C’est ce que j’aime si fort chez Maureen. Elle se laisse transporter par les émotions du moment. Elle danse avec elles.
— Parce que tu penses que je n’en serai pas capable ? Sache que mon professeur de théâtre me complimente, très chère.
— Ne serait-il pas charmé par tes grands yeux expressifs ?
Je ris.
Pour avoir vu Maureen sur scène, à son cours de théâtre, je peux affirmer qu’elle ne sait pas jouer. J’étais clairement gêné en la regardant. Rien n’allait : son intonation faussée, la crispation de ses expressions, les gestes tellement amplifiés qu’on aurait pu croire à un sketch ou à un moulin à vent… Mais qu’importe, Maureen le fait pour elle, pour retrouver cette confiance que les turbulences de la vie lui ont fait perdre. Il n’en faut jamais trop pour que la confiance s’éfiloche. Un mot, un acte, même un regard suffisent.
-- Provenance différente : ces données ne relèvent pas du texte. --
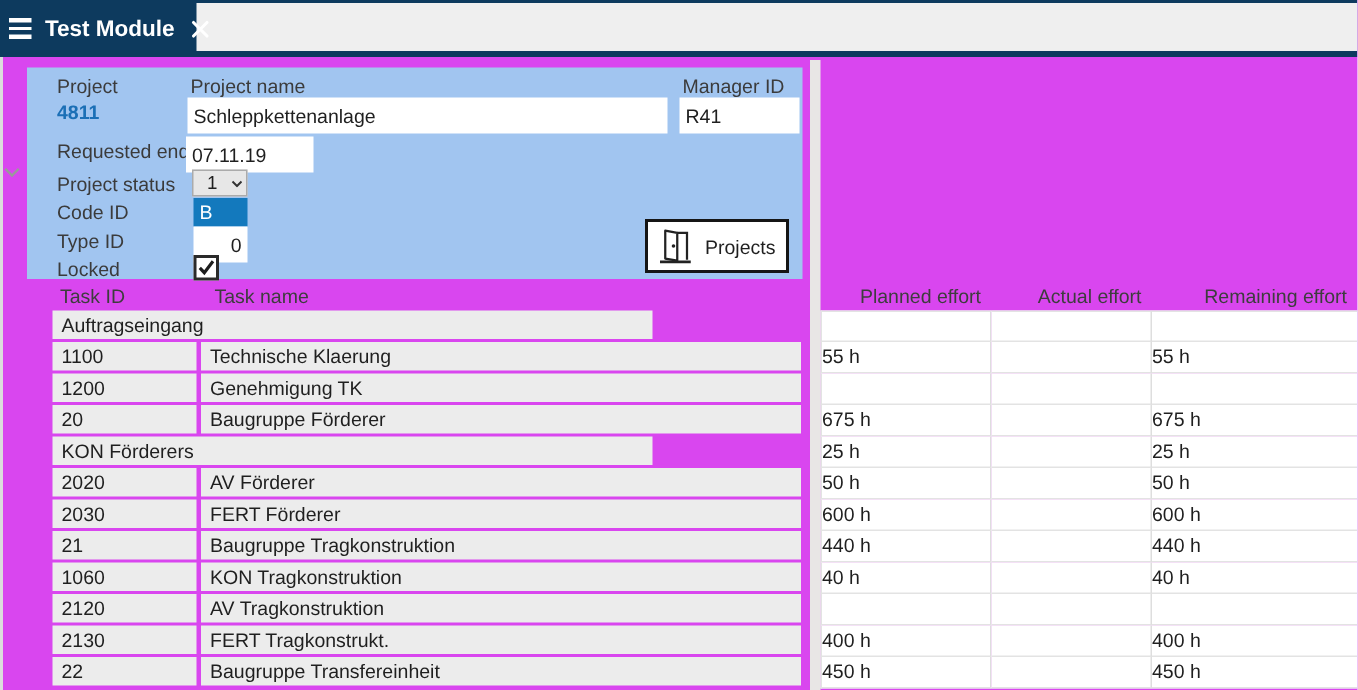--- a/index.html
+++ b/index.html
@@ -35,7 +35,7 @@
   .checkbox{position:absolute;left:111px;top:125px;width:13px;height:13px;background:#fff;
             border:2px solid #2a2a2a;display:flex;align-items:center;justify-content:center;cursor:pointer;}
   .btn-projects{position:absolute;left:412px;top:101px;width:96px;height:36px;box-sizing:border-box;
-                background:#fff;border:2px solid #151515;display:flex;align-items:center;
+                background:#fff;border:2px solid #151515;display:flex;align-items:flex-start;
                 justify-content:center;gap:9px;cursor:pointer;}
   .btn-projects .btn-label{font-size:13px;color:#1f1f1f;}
En quittant sa tablette, sur laquelle je lui ai envoyé le fichier et les premiers mots de cette prochaine histoire qui me travaille depuis pas mal de temps, je la vois qui m’épie, la main tenant sa tête. Trop lourde de la prochaine vérité qui sortira de sa bouche. Je redoute étrangement le mouvement de ses lèvres. Elle le sait. Elle devine celui qui préoccupe mes pensées depuis quelques jours, alors que je plonge mon regard vers le ciel. Les nuages s’amoncellent, annonciateurs d’une nouvelle pluie. L’Angleterre en automne, qu’est-ce que j’espérais ?
Je profite du moment et du pique-nique improvisé qui fait pâle figure depuis que nous avons vidé toutes les boîtes de leur contenant. Il y a ce champ laissé à l’abandon que je peux contempler, pas de clients pour nous ennuyer. De toute façon personne n’est autorisé à venir dans ce côté du jardin. C’est l’espace de la maitresse de maison. Son endroit à elle et bien sûr à moi, quand je viens en vacances. Je suis une privilégiée, il ne faut pas déconner.
Depuis que j’ai quitté la Corée du Sud et un homme plus réel que jamais, j’ai trouvé la douceur de ce lever le matin. J’ai retrouvé la part de moi qui s’était noyée il y a bien longtemps.